Document images with source code:
§ §

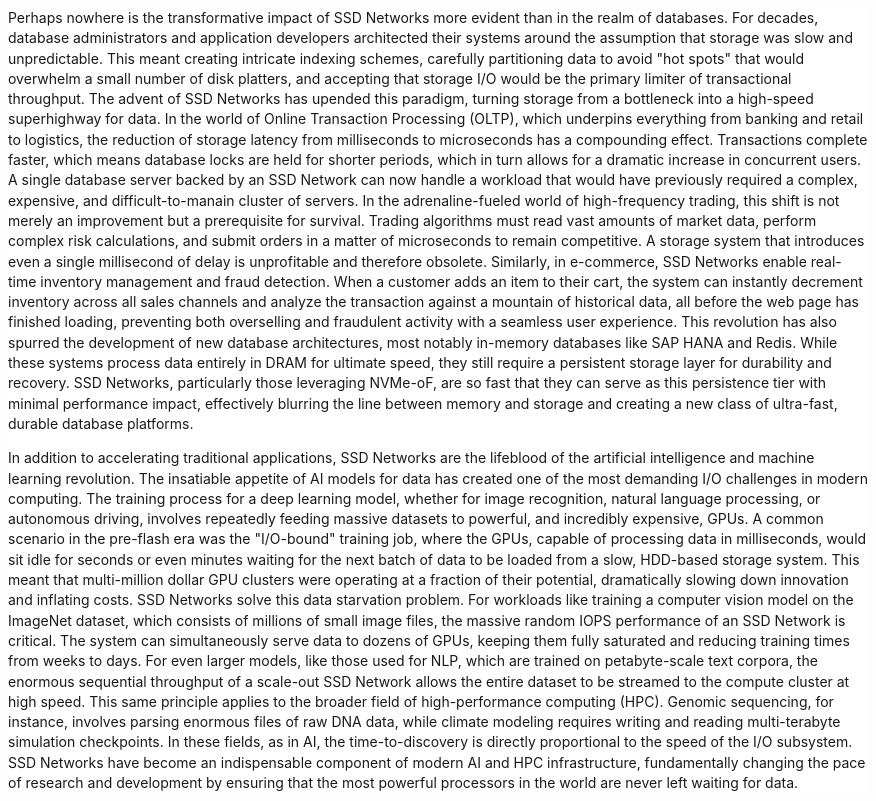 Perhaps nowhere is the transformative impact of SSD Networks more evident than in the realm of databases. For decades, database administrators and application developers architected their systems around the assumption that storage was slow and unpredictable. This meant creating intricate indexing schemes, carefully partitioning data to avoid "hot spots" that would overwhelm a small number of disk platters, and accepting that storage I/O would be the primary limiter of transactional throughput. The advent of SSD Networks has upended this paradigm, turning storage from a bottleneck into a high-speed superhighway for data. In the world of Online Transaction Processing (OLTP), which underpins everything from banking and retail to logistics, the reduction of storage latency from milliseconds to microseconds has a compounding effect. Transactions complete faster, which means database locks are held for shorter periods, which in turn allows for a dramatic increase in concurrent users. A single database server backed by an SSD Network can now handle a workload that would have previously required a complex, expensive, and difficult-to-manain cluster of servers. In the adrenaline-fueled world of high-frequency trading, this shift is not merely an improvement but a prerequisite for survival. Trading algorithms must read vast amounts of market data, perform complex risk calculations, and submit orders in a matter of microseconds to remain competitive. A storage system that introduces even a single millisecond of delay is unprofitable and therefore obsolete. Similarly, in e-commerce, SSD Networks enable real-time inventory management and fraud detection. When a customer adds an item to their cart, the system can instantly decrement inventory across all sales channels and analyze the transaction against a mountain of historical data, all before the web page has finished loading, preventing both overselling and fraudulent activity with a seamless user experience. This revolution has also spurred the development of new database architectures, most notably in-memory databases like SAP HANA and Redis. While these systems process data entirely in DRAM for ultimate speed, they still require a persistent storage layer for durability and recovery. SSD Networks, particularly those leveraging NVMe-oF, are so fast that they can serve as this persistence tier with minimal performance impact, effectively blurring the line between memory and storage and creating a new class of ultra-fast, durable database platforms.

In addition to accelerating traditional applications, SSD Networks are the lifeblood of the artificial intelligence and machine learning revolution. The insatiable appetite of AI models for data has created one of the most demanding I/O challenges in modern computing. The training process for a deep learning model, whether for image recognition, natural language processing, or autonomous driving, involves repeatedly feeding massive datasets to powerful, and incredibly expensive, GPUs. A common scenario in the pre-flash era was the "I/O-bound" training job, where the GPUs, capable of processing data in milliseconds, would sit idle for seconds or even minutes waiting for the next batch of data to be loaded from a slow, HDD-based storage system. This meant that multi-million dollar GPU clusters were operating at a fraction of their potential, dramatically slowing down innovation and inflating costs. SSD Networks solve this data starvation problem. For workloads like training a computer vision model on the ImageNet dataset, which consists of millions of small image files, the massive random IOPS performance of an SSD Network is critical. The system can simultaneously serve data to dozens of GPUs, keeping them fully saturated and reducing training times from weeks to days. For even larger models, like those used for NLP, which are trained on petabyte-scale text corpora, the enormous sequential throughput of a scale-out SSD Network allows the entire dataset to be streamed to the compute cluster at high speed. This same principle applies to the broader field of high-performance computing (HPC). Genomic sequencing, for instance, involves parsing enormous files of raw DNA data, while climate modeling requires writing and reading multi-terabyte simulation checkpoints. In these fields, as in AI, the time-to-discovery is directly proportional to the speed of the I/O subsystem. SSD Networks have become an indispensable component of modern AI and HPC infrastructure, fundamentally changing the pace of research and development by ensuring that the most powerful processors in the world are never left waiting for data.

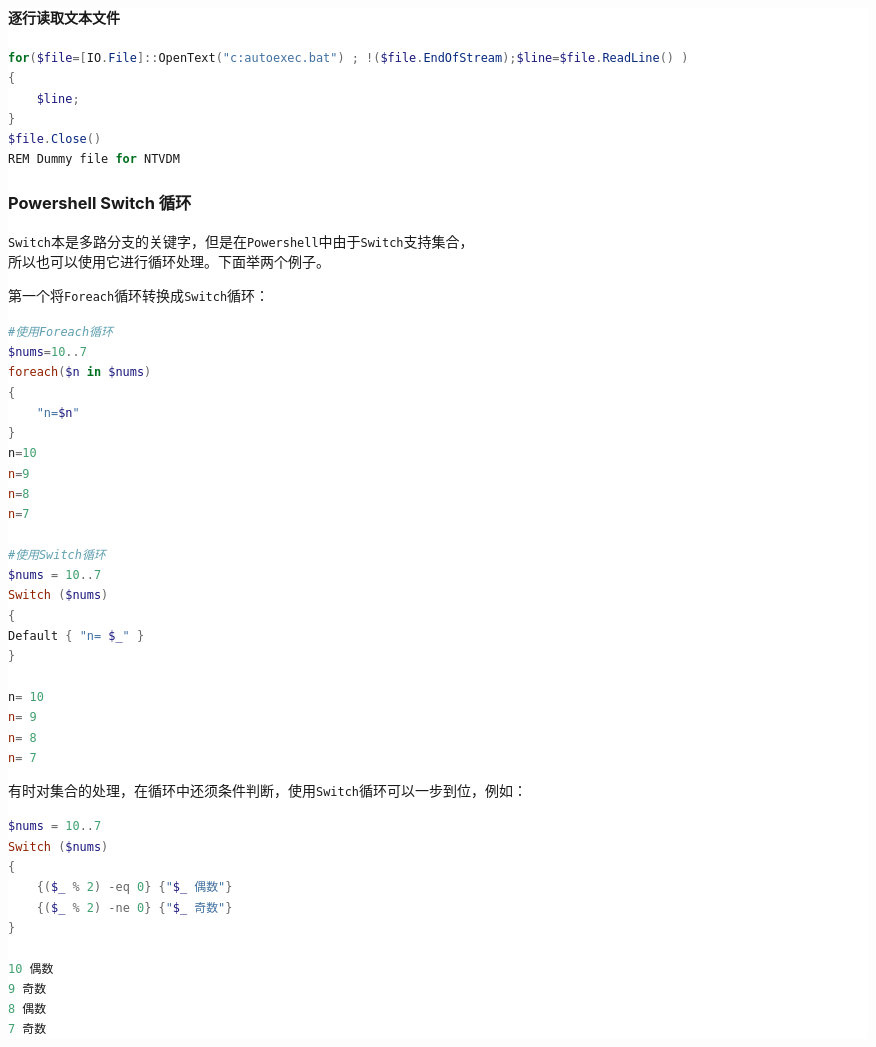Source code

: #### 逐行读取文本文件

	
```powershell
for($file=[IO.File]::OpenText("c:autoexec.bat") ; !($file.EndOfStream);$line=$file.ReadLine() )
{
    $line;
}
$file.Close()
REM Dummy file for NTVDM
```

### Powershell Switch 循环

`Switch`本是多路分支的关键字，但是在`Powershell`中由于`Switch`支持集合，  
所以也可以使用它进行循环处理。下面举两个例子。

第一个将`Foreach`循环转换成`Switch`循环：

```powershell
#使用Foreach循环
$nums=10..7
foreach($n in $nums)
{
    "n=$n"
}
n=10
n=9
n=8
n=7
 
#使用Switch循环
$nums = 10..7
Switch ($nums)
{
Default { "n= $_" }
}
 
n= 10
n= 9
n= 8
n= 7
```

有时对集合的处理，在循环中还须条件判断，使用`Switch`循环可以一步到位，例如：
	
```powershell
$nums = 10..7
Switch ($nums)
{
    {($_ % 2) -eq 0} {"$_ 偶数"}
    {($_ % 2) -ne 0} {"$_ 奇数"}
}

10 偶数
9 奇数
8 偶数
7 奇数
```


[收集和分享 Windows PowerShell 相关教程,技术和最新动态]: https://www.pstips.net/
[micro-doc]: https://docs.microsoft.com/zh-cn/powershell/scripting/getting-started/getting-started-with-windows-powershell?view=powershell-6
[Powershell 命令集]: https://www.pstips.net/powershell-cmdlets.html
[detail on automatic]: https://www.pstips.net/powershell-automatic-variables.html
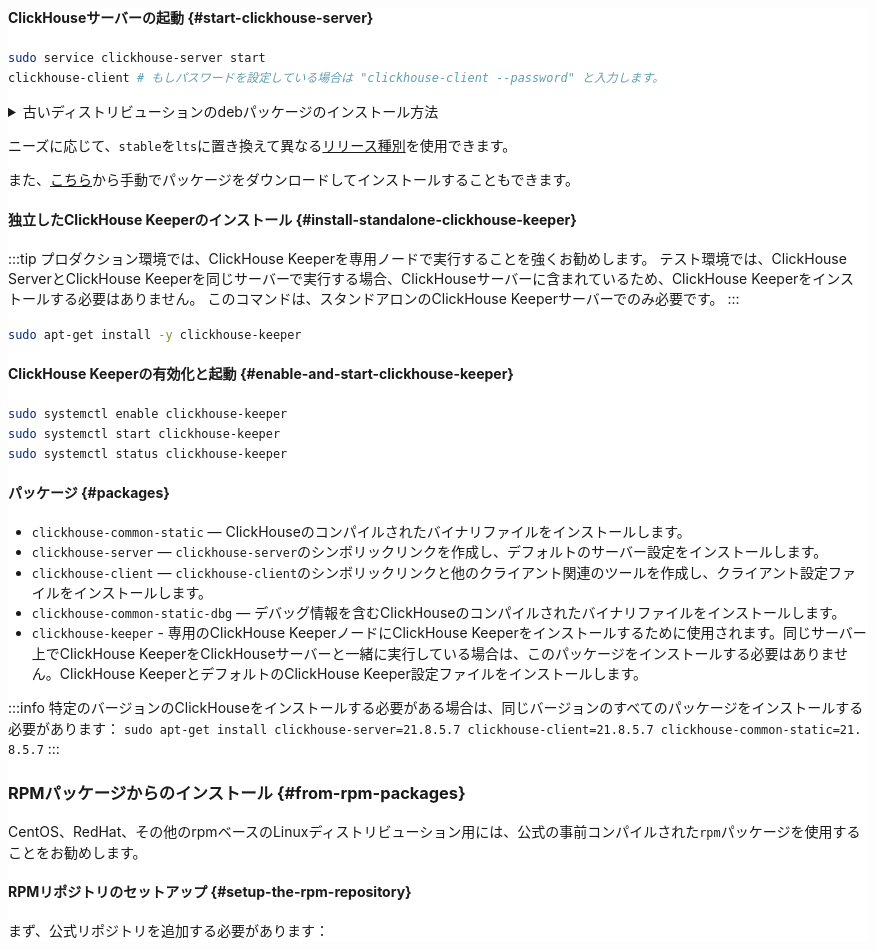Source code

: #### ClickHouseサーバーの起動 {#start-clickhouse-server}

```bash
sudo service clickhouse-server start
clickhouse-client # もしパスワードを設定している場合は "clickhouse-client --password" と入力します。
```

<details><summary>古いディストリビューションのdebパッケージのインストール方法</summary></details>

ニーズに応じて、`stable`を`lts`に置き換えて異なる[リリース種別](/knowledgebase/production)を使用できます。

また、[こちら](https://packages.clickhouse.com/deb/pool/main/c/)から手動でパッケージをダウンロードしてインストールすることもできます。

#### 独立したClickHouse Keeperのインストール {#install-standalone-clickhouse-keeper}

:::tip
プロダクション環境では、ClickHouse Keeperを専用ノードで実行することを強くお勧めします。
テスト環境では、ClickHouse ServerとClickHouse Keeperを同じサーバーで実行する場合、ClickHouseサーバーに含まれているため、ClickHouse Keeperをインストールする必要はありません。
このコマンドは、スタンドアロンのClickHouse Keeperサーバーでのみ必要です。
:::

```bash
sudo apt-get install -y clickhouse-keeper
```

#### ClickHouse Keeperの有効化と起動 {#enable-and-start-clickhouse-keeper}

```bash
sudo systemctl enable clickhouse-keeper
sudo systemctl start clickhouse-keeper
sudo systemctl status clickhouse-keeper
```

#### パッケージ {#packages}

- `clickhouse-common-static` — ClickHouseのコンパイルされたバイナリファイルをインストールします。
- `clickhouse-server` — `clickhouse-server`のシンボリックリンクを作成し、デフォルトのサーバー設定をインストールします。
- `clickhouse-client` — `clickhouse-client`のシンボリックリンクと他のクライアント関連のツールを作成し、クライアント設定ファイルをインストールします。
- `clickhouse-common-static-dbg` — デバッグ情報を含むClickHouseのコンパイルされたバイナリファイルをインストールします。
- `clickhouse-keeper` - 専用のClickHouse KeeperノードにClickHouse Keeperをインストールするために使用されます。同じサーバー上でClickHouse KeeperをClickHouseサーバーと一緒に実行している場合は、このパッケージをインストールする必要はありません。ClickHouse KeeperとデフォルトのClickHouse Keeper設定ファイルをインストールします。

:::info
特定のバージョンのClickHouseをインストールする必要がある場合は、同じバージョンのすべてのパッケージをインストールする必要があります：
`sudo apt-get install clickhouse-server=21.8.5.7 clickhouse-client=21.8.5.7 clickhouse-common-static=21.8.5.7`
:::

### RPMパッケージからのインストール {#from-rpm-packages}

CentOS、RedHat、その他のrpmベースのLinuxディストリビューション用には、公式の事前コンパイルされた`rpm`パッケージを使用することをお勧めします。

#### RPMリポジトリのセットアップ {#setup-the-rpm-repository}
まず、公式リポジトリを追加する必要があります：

§ §

● **TASK OBJECTIVE**
When the word "install" occurs in a line above, list that line.

● **TASK ANSWER**
#### 独立したClickHouse Keeperのインストール {#install-standalone-clickhouse-keeper}
sudo apt-get install -y clickhouse-keeper
`sudo apt-get install clickhouse-server=21.8.5.7 clickhouse-client=21.8.5.7 clickhouse-common-static=21.8.5.7`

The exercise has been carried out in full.